Abbott ran a cautious campaign, in which he largely avoided laying out specific governing plans. His ads touted his strength and resilience in coming back from the accident that left him in a wheelchair at 24.

But there is little doubt that he'll govern as a staunch conservative, continuing the direction that the current governor, Rick Perry, has taken the state, or perhaps tacking even further to the right.
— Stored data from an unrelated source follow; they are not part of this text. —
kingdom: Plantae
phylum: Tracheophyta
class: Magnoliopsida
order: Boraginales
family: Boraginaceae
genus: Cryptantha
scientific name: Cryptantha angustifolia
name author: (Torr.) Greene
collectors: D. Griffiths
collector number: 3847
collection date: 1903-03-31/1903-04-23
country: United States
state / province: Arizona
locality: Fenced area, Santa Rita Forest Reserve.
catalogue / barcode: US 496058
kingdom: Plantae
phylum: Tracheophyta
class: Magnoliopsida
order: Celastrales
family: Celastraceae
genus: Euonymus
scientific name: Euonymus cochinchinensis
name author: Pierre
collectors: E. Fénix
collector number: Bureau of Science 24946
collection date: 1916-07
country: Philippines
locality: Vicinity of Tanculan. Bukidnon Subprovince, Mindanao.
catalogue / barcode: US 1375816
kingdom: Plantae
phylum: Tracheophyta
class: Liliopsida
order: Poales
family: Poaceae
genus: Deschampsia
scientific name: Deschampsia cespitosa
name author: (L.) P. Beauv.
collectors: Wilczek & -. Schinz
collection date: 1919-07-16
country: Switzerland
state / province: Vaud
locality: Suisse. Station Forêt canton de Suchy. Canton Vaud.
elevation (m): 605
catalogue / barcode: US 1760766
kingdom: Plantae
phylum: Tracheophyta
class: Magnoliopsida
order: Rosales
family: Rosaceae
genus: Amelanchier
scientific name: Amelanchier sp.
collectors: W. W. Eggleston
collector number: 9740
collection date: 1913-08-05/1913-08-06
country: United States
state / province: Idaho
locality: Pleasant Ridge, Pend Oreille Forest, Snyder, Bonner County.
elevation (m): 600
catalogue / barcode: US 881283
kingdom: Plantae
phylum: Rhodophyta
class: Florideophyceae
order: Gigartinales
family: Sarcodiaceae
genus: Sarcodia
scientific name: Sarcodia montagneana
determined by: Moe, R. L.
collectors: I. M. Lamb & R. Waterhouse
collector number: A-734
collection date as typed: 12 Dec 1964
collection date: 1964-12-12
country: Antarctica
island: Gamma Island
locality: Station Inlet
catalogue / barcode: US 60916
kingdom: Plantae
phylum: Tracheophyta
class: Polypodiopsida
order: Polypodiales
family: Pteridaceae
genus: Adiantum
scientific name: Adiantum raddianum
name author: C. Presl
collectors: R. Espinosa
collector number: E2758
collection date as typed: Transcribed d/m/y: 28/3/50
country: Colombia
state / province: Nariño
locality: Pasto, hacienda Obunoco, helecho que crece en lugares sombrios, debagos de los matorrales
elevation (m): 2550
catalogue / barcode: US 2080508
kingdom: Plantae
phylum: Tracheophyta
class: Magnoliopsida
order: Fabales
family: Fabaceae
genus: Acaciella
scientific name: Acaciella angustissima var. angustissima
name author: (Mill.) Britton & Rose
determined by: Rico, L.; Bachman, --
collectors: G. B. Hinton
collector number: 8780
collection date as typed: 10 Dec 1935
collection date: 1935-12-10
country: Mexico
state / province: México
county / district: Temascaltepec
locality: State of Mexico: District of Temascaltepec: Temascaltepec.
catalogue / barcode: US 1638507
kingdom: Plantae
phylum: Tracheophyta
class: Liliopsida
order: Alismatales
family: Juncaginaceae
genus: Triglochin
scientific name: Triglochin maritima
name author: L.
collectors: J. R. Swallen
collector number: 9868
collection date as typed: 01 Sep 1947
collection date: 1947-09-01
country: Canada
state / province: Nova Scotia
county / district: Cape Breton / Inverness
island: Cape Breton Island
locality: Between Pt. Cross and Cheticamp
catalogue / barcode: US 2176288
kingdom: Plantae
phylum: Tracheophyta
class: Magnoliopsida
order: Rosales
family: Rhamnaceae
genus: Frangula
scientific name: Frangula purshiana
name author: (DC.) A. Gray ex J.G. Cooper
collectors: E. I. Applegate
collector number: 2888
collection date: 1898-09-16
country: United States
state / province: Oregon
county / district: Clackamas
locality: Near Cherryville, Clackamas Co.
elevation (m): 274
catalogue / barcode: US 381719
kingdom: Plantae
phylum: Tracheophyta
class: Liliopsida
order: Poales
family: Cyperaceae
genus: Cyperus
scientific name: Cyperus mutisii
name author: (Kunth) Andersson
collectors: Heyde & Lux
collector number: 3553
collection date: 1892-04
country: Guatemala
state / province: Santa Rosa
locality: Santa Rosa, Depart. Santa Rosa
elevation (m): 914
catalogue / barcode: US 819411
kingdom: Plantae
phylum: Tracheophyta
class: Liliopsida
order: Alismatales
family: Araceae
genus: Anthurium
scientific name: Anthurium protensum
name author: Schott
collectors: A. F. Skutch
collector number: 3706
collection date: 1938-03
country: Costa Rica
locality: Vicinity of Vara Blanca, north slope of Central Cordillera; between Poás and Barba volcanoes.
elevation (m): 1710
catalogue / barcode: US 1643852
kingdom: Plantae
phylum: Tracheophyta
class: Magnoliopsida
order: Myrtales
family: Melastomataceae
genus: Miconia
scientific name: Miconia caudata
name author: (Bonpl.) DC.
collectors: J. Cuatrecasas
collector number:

That's likely to be bad news for those Texans left out of the state's economic miracle, including the over 1 million people who remain without health insurance thanks to Perry's decision  to reject the Medicaid expansion under Obamacare.

RELATED: After push to mobilize new voters, turnout surges in Texas

Voting in Texas was marred by problems at polling places, especially in the morning, particularly in Harris County, the state's largest county. And a significant number of voters were kept from the polls by the state's strict voter ID law, which was in effect for the first time in a major election.

Abbott's office aggressively defended the law in court, and he frequently touted his support for it on the campaign trail. Davis opposed the law.